La loi du 21 août 2007, dite Loi TEPA, a posé le principe d’une réduction directe de l’ISF pour les investissements dans les PME communautaires, c'est-à-dire celles qui réalisent un chiffre d’affaire inférieur à 50 M d'€ et qui ont moins de 250 salariés. Ces PME doivent exercer une activité industrielle, commerciale, artisanale, agricole ou libérale.

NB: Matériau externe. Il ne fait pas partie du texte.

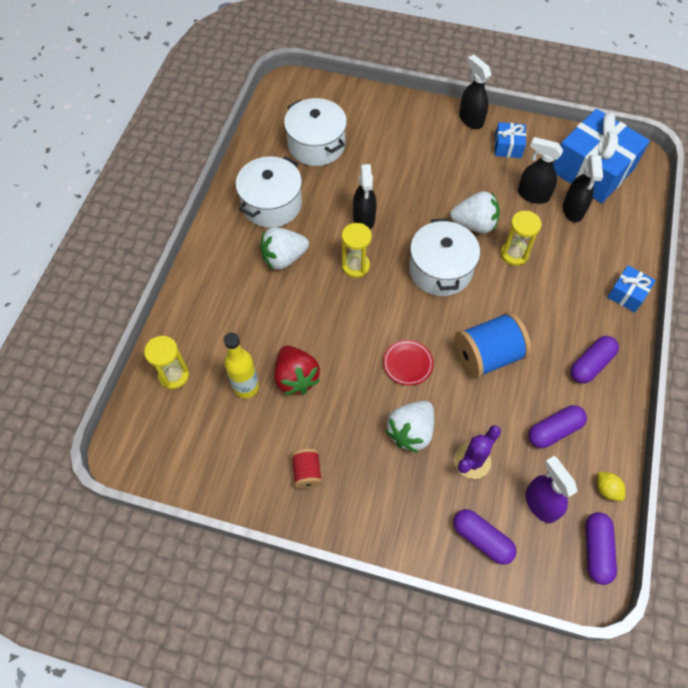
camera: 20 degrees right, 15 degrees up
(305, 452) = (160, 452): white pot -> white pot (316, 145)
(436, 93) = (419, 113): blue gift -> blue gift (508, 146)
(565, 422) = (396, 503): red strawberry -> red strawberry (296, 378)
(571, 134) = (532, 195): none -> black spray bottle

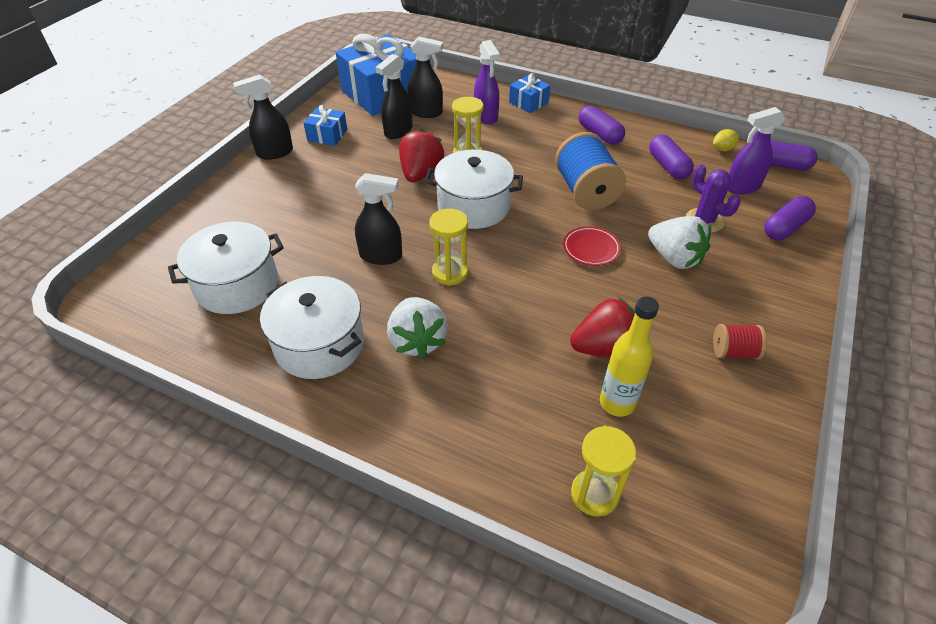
camera: 80 degrees left, 15 degrees down
(474, 224) = (421, 173): white strawberry -> red strawberry
(585, 260) = (486, 116): none -> purple spray bottle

Pour bénéficier de la réduction d’ISF on peut choisir d’investir directement dans les PME ou bien par l’intermédiaire de FIP, Fonds d’Investissement de Proximité.
Le FIP "ISF" offre, en plus des avantages fiscaux des FIP traditionnels, une réduction d’ISF. Ainsi, sous réserve d’une durée de détention des parts de 5 ans, la souscription à un tel FIP offre un triple avantage fiscal. D'abord une réduction d’ISF égale à 50% du montant des versements effectués, dans la limite de 20.000 € de réduction. Ensuite une exonération d’ISF à hauteur du montant investi dans des sociétés éligibles; le souscripteur peut ainsi sortir de l’assiette de calcul de son ISF, la quote-part de sa souscription au FIP investie dans des sociétés éligibles. Enfin, une réduction d’impôt sur le revenu à hauteur de 25% de la fraction du versement n’ayant pas donné lieu à la réduction ISF, dans la limite de 3.000 € de réduction pour un célibataire et de 6.000 € pour un couple.
En outre, le souscripteur bénéficie, en plus de ces trois avantages fiscaux, d'une exonération d’impôt sur les revenus et les plus-values réalisées (hors prélèvements sociaux).